TASK BRIEF: Without the pictures, write the listing below out again, line for line.

RECORDS FOR THIS EXERCISE:
----------------

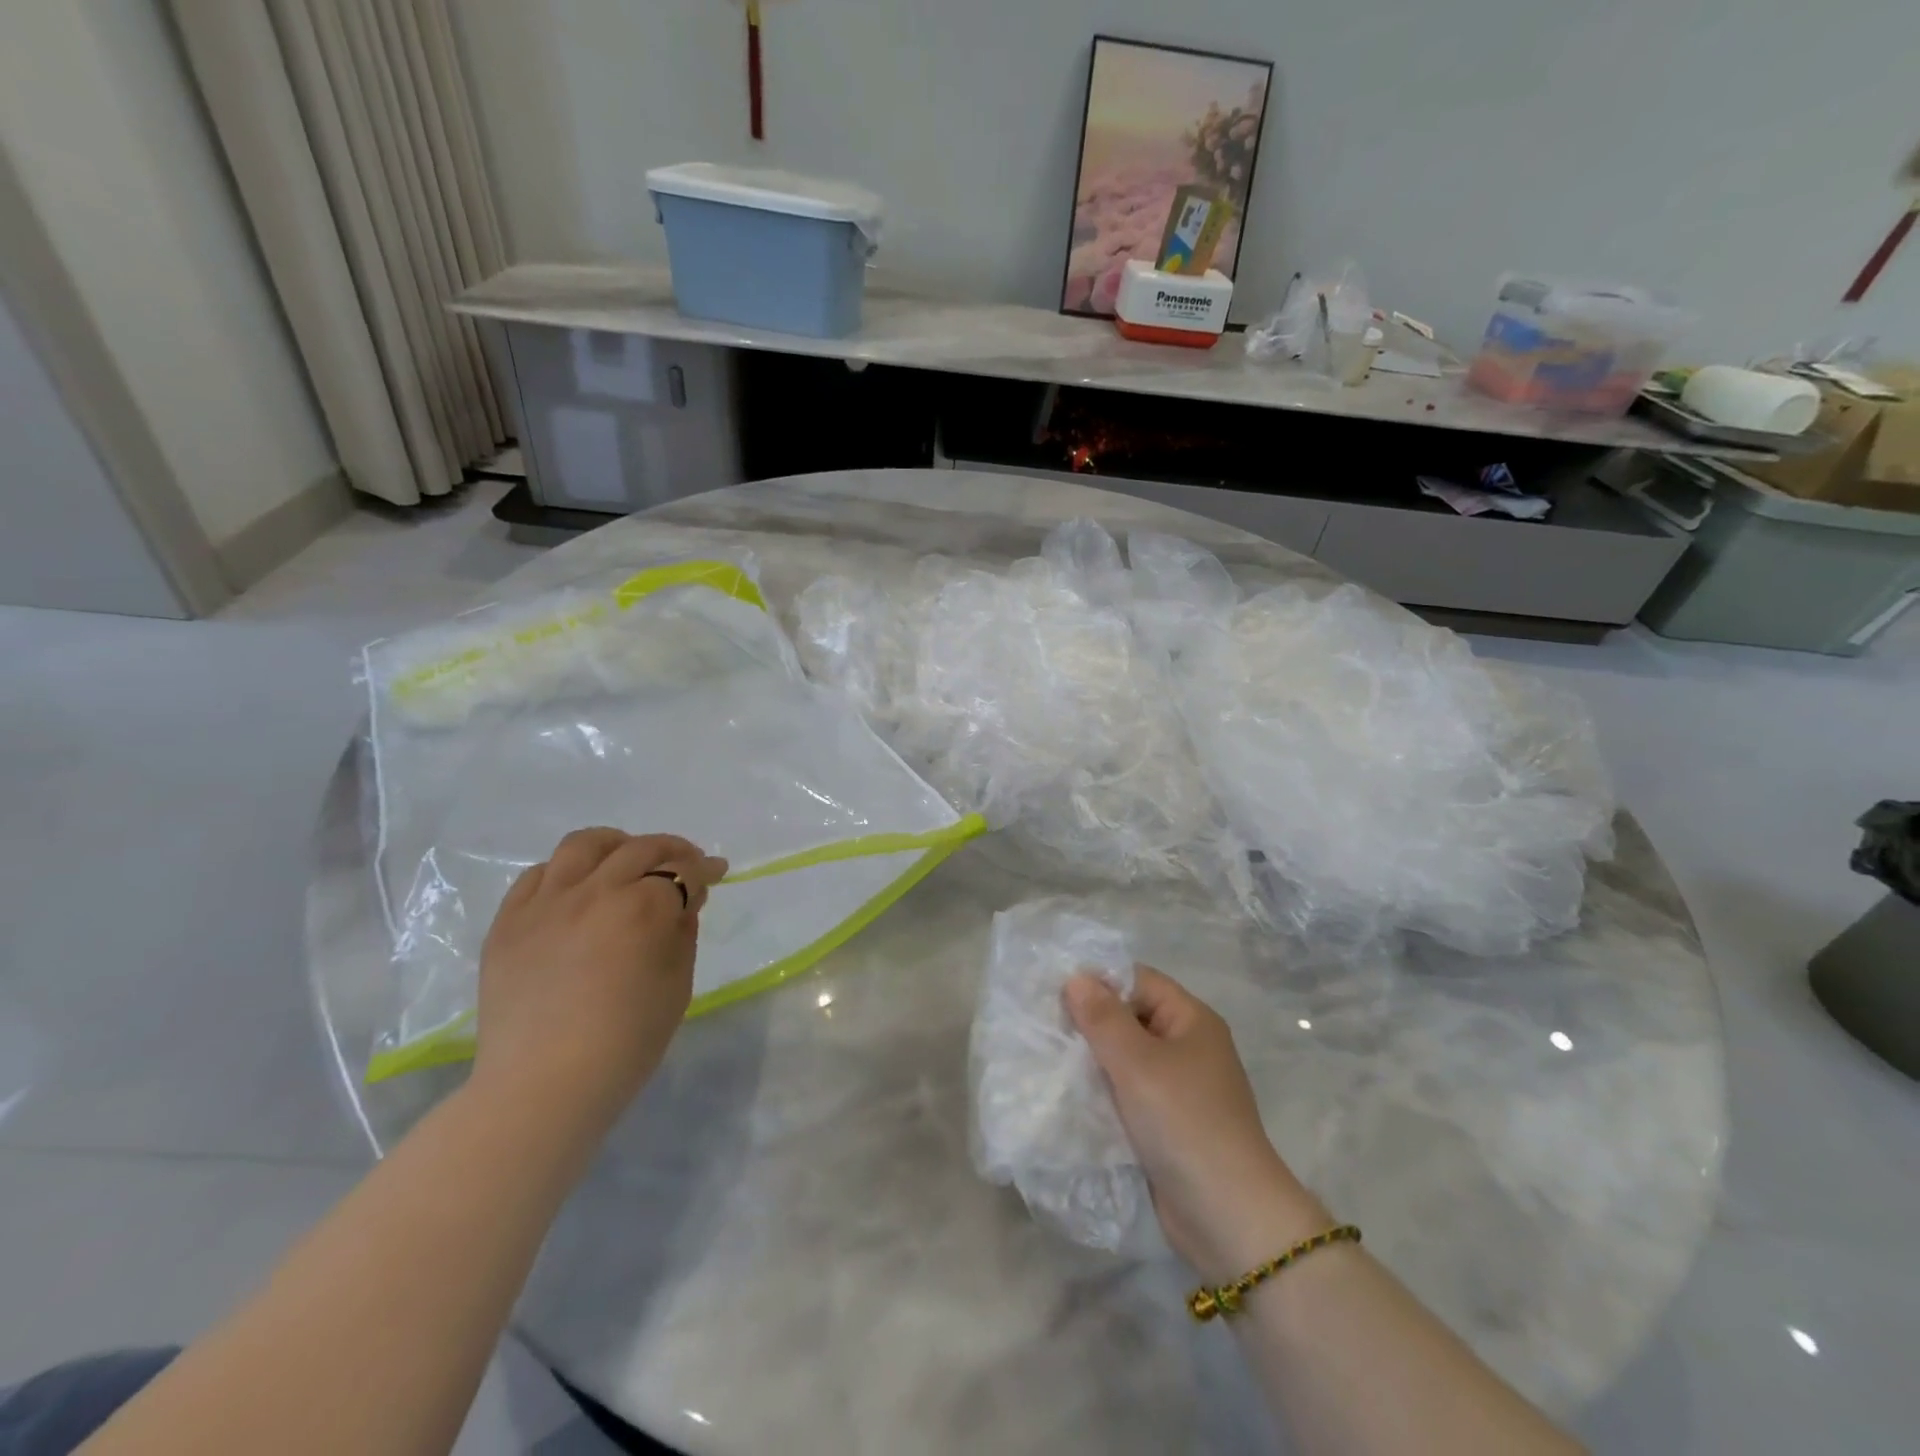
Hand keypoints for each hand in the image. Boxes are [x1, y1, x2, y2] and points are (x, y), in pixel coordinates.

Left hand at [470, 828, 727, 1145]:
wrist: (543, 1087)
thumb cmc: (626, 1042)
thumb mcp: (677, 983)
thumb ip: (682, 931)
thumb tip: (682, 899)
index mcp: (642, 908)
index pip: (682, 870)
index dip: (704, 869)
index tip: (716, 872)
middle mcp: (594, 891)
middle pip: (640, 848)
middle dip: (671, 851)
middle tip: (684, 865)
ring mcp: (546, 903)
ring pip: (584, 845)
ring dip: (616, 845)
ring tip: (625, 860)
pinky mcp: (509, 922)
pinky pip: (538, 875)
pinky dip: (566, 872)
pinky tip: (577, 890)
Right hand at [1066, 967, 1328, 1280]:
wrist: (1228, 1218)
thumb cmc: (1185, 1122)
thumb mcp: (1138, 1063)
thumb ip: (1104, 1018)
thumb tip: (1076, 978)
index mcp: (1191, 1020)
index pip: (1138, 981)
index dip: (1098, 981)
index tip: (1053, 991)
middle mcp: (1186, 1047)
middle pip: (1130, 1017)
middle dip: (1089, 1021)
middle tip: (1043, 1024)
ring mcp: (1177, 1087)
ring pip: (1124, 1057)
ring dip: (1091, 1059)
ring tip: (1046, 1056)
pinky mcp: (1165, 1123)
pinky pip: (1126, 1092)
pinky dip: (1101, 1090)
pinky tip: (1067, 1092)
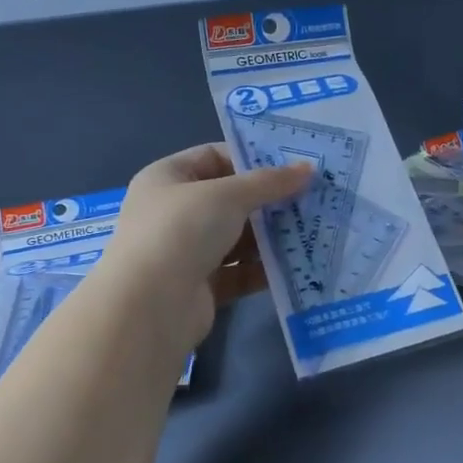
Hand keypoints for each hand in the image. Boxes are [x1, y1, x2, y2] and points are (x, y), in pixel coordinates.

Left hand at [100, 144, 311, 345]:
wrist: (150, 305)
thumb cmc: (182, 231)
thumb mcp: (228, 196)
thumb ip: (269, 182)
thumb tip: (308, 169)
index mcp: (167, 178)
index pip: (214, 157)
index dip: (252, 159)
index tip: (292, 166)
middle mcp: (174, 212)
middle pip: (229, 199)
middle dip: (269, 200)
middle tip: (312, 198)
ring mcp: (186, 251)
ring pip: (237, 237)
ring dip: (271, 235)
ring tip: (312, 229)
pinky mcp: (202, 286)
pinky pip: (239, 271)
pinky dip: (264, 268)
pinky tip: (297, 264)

----------------

TASK RESPONSE:
Hand keypoints for each hand in the image. Boxes are [x1, y1, x2, y2] and points are (x, y), in pixel coordinates.

Left hand at [470, 828, 727, 1145]:
wrist: (543, 1087)
thumb cmc: (626, 1042)
thumb mcp: (677, 983)
thumb ip: (682, 931)
thumb tip: (682, 899)
index mcp: (642, 908)
index pip: (682, 870)
index dip: (704, 869)
index tip: (716, 872)
middle mcp: (594, 891)
middle pip: (640, 848)
middle dip: (671, 851)
middle tip: (684, 865)
ring mcp: (546, 903)
ring pip: (584, 845)
ring dip: (616, 845)
ring tip: (625, 860)
pinky mcp: (509, 922)
pinky pip: (538, 875)
pinky dip: (566, 872)
pinky tip: (577, 890)
Right hand at [1066, 967, 1328, 1280]:
wrist: (1228, 1218)
thumb cmc: (1185, 1122)
thumb mcp: (1138, 1063)
thumb ip: (1104, 1018)
thumb tip: (1076, 978)
index mcp: (1191, 1020)
index pip: (1138, 981)
index dip: (1098, 981)
index tip: (1053, 991)
middle mcp: (1186, 1047)
middle pip: (1130, 1017)
middle dip: (1089, 1021)
middle tip: (1043, 1024)
ring mcp: (1177, 1087)
ring pip: (1124, 1057)
ring dip: (1091, 1059)
ring tip: (1046, 1056)
pinky mcp: (1165, 1123)
pinky pip: (1126, 1092)
pinky dip: (1101, 1090)
pinky tip: (1067, 1092)
Hand keypoints for each hand in the image. Boxes are [x1, y1, x2, y2] and points are (x, y), in pixel coordinates.

Left hand at [100, 144, 311, 345]:
wrist: (150, 305)
thumb cmc: (182, 231)
thumb mcp: (228, 196)
thumb ip: (269, 182)
thumb tip: (308, 169)
index mcp: (167, 178)
index pip: (214, 157)
index dip: (252, 159)
index tip: (292, 166)
middle mcp: (174, 212)
middle pip: (229, 199)
middle dip: (269, 200)
middle tip: (312, 198)
ring mcp: (186, 251)
ring pip: (237, 237)
ring dip: (271, 235)
ring tip: (312, 229)
pinky mcp: (202, 286)
pinky pip: (239, 271)
pinky dip: (264, 268)
pinky tip: (297, 264)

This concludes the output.